Stored items:
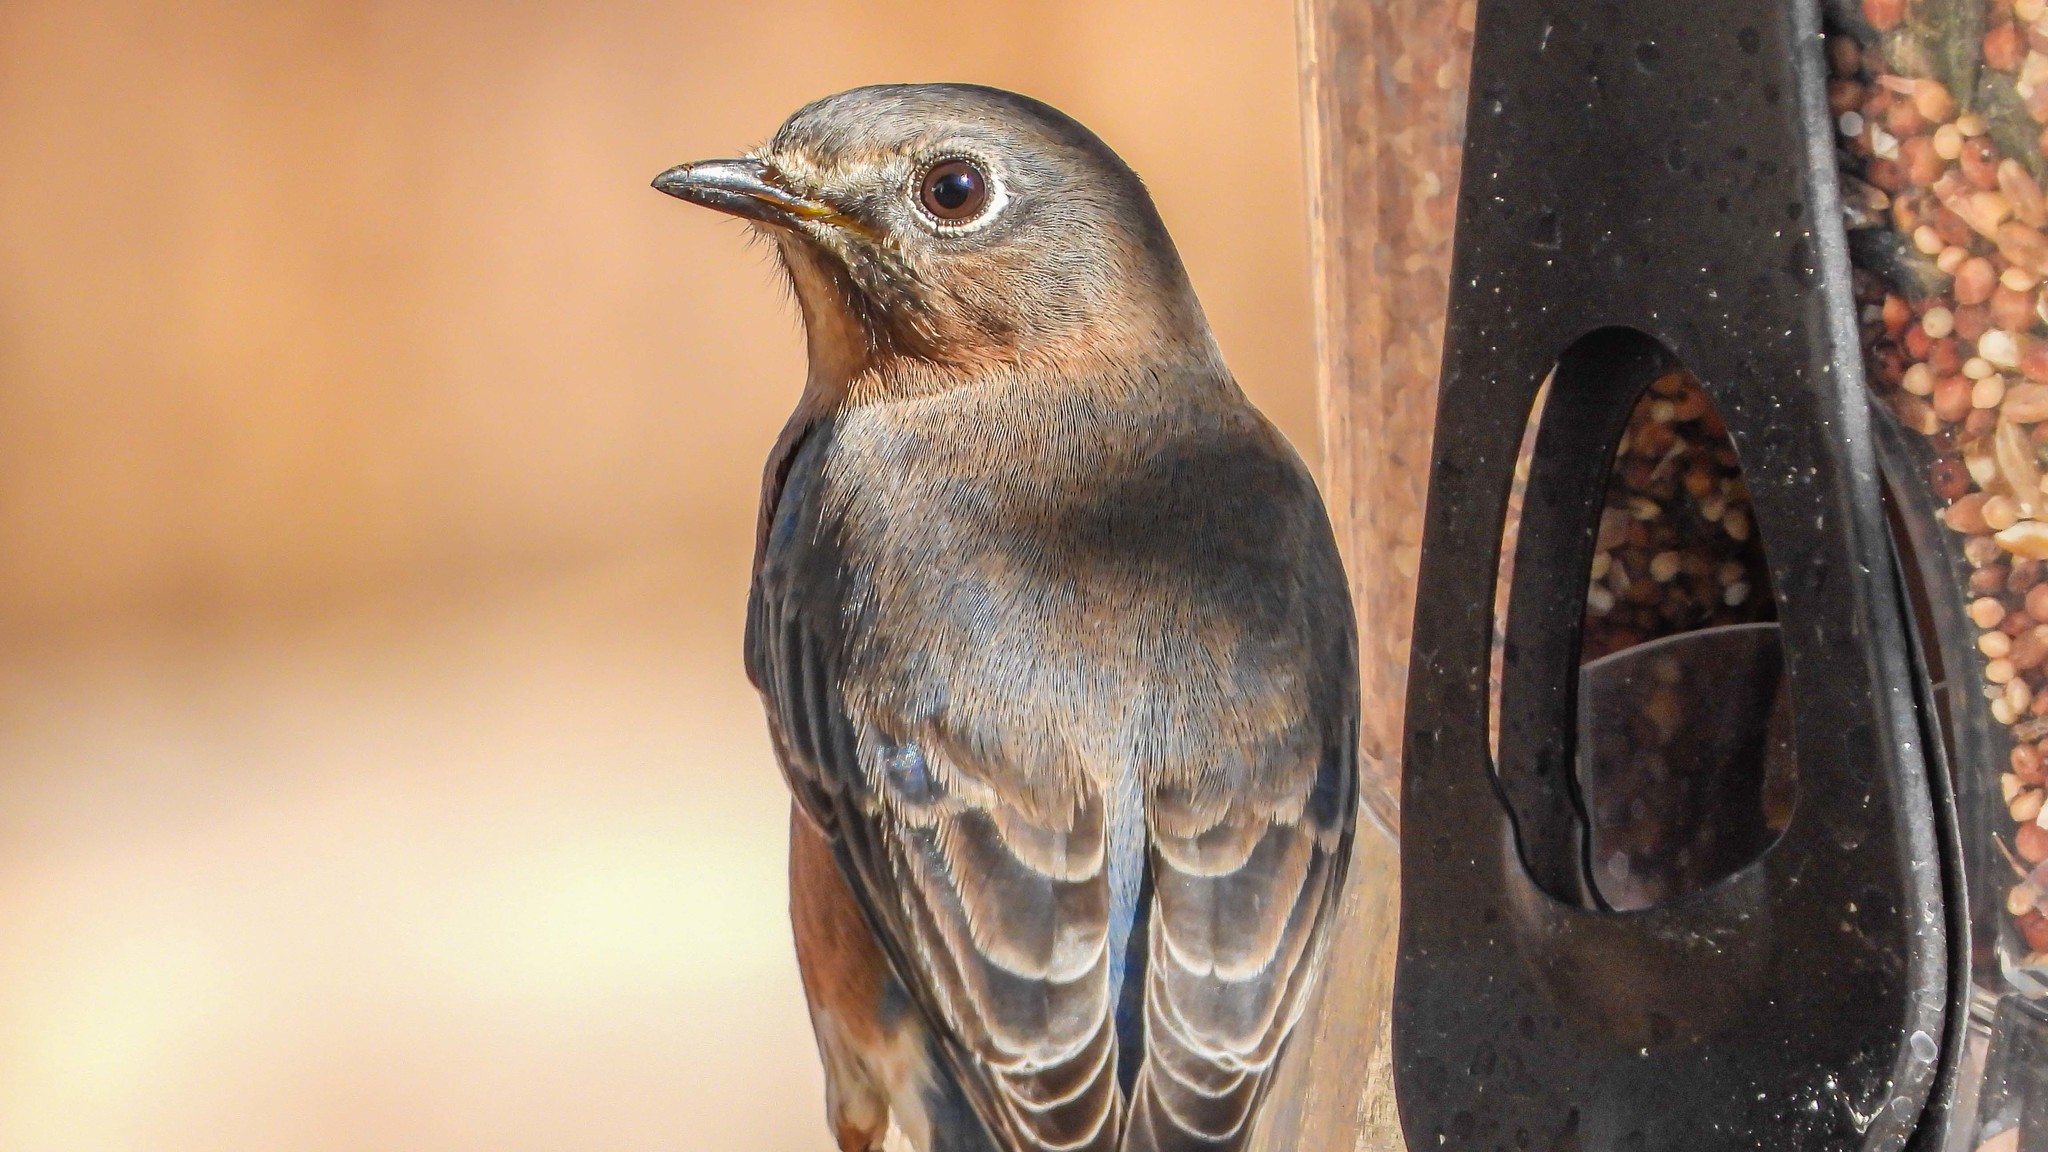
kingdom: Animalia
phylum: Chordata
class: Aves
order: Passeriformes
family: Turdidae
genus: Sialia
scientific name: Sialia sialis
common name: Eastern bluebird
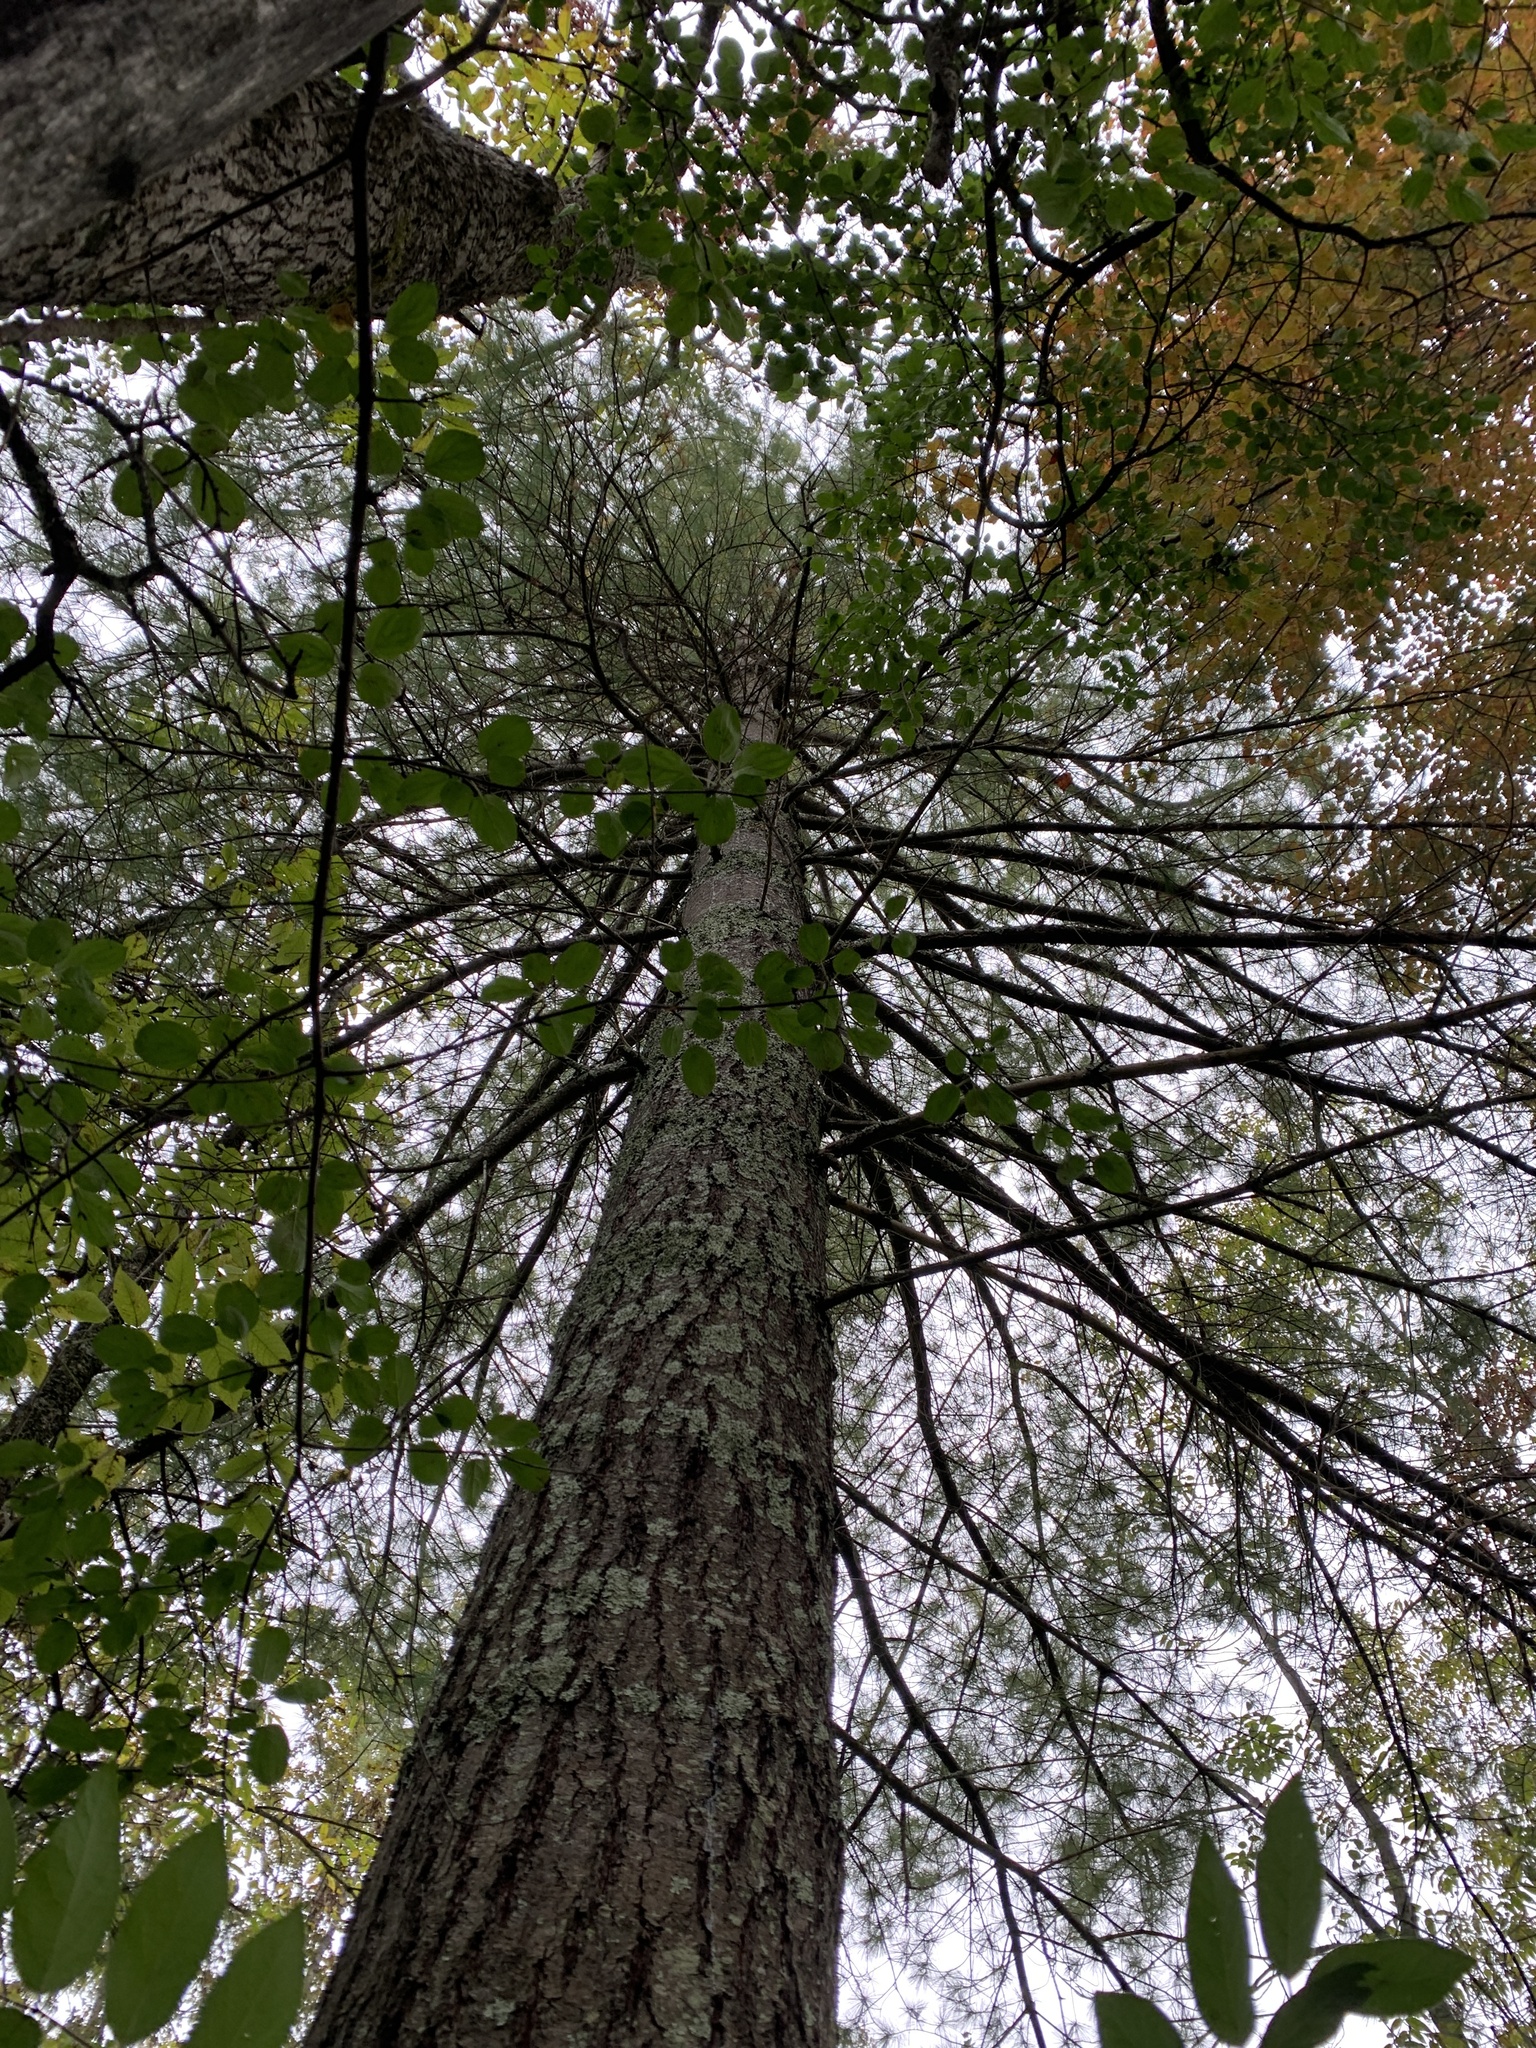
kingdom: Plantae
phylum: Tracheophyta
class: Pinopsida
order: Pinales
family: Pinaceae
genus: Pinus
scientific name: Pinus strobus
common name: Weymouth pine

Job:
Edit the items above by replacing "common name" with "vernacular name" wherever it occurs, keeping every other line the same. Leave the pictures out of your answer.

Written response:
kingdom: Animalia
phylum: Chordata
class: Aves
order: Passeriformes
family: Turdidae
genus: Sialia
scientific name: Sialia sialis
vernacular name: Eastern bluebird
kingdom: Plantae
phylum: Tracheophyta
class: Pinopsida
order: Pinales
family: Pinaceae
genus: Pinus
scientific name: Pinus strobus
vernacular name: Weymouth pine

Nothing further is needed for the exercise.